---------- Dataset ----------
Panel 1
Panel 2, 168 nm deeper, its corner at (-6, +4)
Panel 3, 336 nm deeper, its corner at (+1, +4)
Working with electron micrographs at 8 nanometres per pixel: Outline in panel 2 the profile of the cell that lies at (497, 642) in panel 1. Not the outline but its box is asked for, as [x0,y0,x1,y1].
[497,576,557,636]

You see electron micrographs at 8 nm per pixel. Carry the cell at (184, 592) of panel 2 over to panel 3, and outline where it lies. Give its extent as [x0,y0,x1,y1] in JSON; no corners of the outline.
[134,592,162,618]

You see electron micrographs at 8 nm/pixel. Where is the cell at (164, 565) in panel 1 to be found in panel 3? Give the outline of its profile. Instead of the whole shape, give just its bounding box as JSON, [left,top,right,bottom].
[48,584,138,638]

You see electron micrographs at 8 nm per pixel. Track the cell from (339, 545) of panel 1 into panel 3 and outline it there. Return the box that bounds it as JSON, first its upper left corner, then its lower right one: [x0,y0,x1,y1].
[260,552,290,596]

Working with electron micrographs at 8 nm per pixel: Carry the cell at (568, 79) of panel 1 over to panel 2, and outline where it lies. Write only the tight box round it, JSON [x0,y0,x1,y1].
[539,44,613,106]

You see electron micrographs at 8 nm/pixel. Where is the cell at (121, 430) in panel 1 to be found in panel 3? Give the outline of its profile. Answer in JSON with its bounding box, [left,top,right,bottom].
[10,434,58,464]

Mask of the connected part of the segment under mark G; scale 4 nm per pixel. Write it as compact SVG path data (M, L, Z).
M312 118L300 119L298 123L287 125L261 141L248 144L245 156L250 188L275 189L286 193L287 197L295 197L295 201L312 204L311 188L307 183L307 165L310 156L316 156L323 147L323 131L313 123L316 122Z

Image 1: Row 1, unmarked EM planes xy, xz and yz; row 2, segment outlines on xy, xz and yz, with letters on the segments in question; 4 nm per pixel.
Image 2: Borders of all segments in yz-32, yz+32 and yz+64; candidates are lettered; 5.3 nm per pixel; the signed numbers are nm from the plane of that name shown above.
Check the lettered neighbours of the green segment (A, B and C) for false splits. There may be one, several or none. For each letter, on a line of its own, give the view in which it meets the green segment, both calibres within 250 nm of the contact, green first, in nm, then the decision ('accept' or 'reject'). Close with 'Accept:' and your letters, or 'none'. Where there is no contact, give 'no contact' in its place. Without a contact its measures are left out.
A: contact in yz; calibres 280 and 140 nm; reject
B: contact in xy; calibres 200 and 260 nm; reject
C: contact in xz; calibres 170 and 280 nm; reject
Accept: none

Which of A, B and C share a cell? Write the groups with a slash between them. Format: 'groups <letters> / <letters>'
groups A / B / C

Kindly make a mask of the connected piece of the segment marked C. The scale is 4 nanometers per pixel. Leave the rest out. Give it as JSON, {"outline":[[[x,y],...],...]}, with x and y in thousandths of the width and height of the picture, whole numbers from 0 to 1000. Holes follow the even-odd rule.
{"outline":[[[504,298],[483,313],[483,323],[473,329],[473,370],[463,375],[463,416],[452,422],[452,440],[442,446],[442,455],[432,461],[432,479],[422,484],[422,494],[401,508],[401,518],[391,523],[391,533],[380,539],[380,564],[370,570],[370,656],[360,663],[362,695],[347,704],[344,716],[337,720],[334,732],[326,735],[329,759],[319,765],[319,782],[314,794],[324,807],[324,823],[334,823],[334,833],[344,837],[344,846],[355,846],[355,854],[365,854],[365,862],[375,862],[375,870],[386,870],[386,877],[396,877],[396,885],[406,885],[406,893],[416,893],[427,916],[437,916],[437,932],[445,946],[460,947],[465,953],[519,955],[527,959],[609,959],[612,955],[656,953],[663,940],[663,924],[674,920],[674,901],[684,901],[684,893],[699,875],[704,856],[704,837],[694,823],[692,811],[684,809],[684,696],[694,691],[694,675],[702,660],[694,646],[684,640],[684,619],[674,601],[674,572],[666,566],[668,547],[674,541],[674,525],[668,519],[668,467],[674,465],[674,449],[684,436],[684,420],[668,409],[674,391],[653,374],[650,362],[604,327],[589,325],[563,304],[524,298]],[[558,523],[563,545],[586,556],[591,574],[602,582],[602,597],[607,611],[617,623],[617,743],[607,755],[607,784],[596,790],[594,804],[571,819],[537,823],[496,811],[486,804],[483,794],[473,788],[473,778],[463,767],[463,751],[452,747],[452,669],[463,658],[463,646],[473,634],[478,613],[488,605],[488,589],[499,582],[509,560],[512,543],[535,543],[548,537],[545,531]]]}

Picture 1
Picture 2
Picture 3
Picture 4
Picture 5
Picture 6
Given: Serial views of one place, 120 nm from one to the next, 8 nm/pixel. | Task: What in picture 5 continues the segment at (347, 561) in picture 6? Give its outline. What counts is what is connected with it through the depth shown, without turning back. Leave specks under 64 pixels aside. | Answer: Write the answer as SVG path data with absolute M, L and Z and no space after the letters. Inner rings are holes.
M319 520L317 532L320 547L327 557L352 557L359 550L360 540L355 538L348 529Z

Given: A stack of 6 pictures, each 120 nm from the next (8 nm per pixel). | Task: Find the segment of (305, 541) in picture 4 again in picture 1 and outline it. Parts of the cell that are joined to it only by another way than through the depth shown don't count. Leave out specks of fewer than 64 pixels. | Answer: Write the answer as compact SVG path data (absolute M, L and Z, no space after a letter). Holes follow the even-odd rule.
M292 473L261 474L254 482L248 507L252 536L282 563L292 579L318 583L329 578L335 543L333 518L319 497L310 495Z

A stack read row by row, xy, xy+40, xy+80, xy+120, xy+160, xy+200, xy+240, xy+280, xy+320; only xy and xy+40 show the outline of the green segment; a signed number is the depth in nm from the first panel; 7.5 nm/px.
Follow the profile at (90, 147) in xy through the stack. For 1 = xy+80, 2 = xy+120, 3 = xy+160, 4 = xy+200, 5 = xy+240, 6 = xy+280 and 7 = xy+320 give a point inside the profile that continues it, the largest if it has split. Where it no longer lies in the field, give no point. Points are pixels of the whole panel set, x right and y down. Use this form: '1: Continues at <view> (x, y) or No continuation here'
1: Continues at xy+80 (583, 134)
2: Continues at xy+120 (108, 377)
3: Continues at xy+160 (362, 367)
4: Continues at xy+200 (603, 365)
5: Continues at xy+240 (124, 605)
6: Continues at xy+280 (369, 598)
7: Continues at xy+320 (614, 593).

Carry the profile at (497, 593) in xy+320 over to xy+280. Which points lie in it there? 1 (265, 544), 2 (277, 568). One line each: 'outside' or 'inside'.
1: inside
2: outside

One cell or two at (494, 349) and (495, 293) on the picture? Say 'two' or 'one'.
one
----------
● **What you are asked to do**: Quote exactly the first line of the entries and every line after it, stopping with the line that contains "Image 1: Row".

● **Written response**:
Panel 1
Panel 2, 168 nm deeper, its corner at (-6, +4)
Panel 3, 336 nm deeper, its corner at (+1, +4)
Working with electron micrographs at 8 nanometres per pixel: Outline in panel 2 the profile of the cell that lies at (497, 642) in panel 1. Not the outline but its box is asked for, as [x0,y0,x1,y1].
[497,576,557,636]

You see electron micrographs at 8 nm per pixel. Carry the cell at (184, 592) of panel 2 over to panel 3, and outline where it lies. Give its extent as [x0,y0,x1,y1] in JSON; no corners of the outline.
[134,592,162,618]

You see electron micrographs at 8 nm/pixel. Where is the cell at (164, 565) in panel 1 to be found in panel 3? Give the outline of its profile. Instead of the whole shape, give just its bounding box as JSON, [left,top,right,bottom].
[48,584,138,638]

You see electron micrographs at 8 nm per pixel. Track the cell from (339, 545) of panel 1 into panel 3 and outline it there. Return the box that bounds it as JSON, first its upper left corner, then its lower right one: [x0,y0,x1,y1].
[260,552,290,596]

Working with electron micrographs at 8 nm per pixel: Carry the cell at (568, 79) of panel 1 over to panel 2, and outline where it lies. Write only the tight box round it, JSON [x0,y0,x1,y1].
[539,44,613,106]

You see electron micrographs at 8 nm/pixel. Where is the cell at (121, 430) in panel 1 to be found in panel 3? Give the outline of its profile. Answer in JSON with its bounding box, [left,top,right,bottom].
[10,434,58,464]

Mask of the connected part of the segment under mark G; scale 4 nm per pixel. Write it as compact SVG path data (M, L, Z).
M312 118L300 119L298 123L287 125L261 141L248 144L245 156L250 188L275 189L286 193L287 197L295 197L295 201L312 204L311 188L307 183L307 165L310 156L316 156L323 147L323 131L313 123L316 122Z

Image 1: Row 1, unmarked EM planes xy, xz and yz; row 2, segment outlines on xy, xz and yz, with letters on the segments in question; 4 nm per pixel.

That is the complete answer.